While most leaders within the department are great officers, complying with the consent decree requires innovation, not stagnation. Few organizations can maintain a sense of innovation and excellence when the same individuals remain in control of the levers of power. Our police department is no different.
Interim Chief Pugel deserves credit for making several tough decisions necessary to implement reform. In particular, Pugel’s decision to demote two assistant chiefs has sent a strong message, both internally and externally, that change is inevitable.
But systemic and deep reform will ultimately fall short as long as the chief is hobbled by ties to internal constituencies that have resisted change.
It’s simply time for fresh blood at the top.
And third, whomever Mayor-elect Murray chooses, we hope that person understands and embraces procedural justice. Procedural justice acknowledges that our criminal justice system can’t work if communities aren’t cooperating with law enforcement to keep order. But before any meaningful cooperation can occur, officers must be seen as legitimate actors in their neighborhoods.
A police chief concerned about procedural justice won’t define success simply by whether crime has dropped, but also by whether police officers are showing respect for the citizens they are sworn to protect, including arrestees.
For instance, curious bystanders who wish to observe their police officers in public shouldn’t be threatened with arrest under the obstruction statute. Broadly, the chief should implement a new training system on legitimacy throughout the force — similar to trainings conducted in Chicago — and reinvigorate and organize neighborhood and minority advisory councils.
Fostering cooperation between law enforcement and communities is the difference between a well-functioning police force and a dysfunctional one.
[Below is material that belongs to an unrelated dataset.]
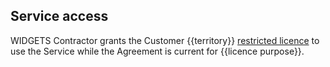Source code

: ## Service access

WIDGETS Contractor grants the Customer {{territory}} [restricted licence](https://github.com/lawpatch/au-ip_license/blob/b109a2c8039df0fb564719810705b5b0f85e7593/au-license_ip_restrictive.md) to use the Service while the Agreement is current for {{licence purpose}}.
Murray has a big decision ahead of him. We hope that he chooses someone who sees civilian oversight as an opportunity to highlight accountability, rather than an inconvenient obstacle to overcome. We also hope it’s someone who wants to proactively engage the Justice Department, not bicker with it.
Most important, we hope Seattle’s next police chief is someone who can win back the hearts and minds of the communities the department polices.
David A. Perez is a constitutional law attorney in Seattle. Maurice Classen, a former King County deputy prosecutor, is a program officer with the MacArthur Foundation. The views expressed are their own.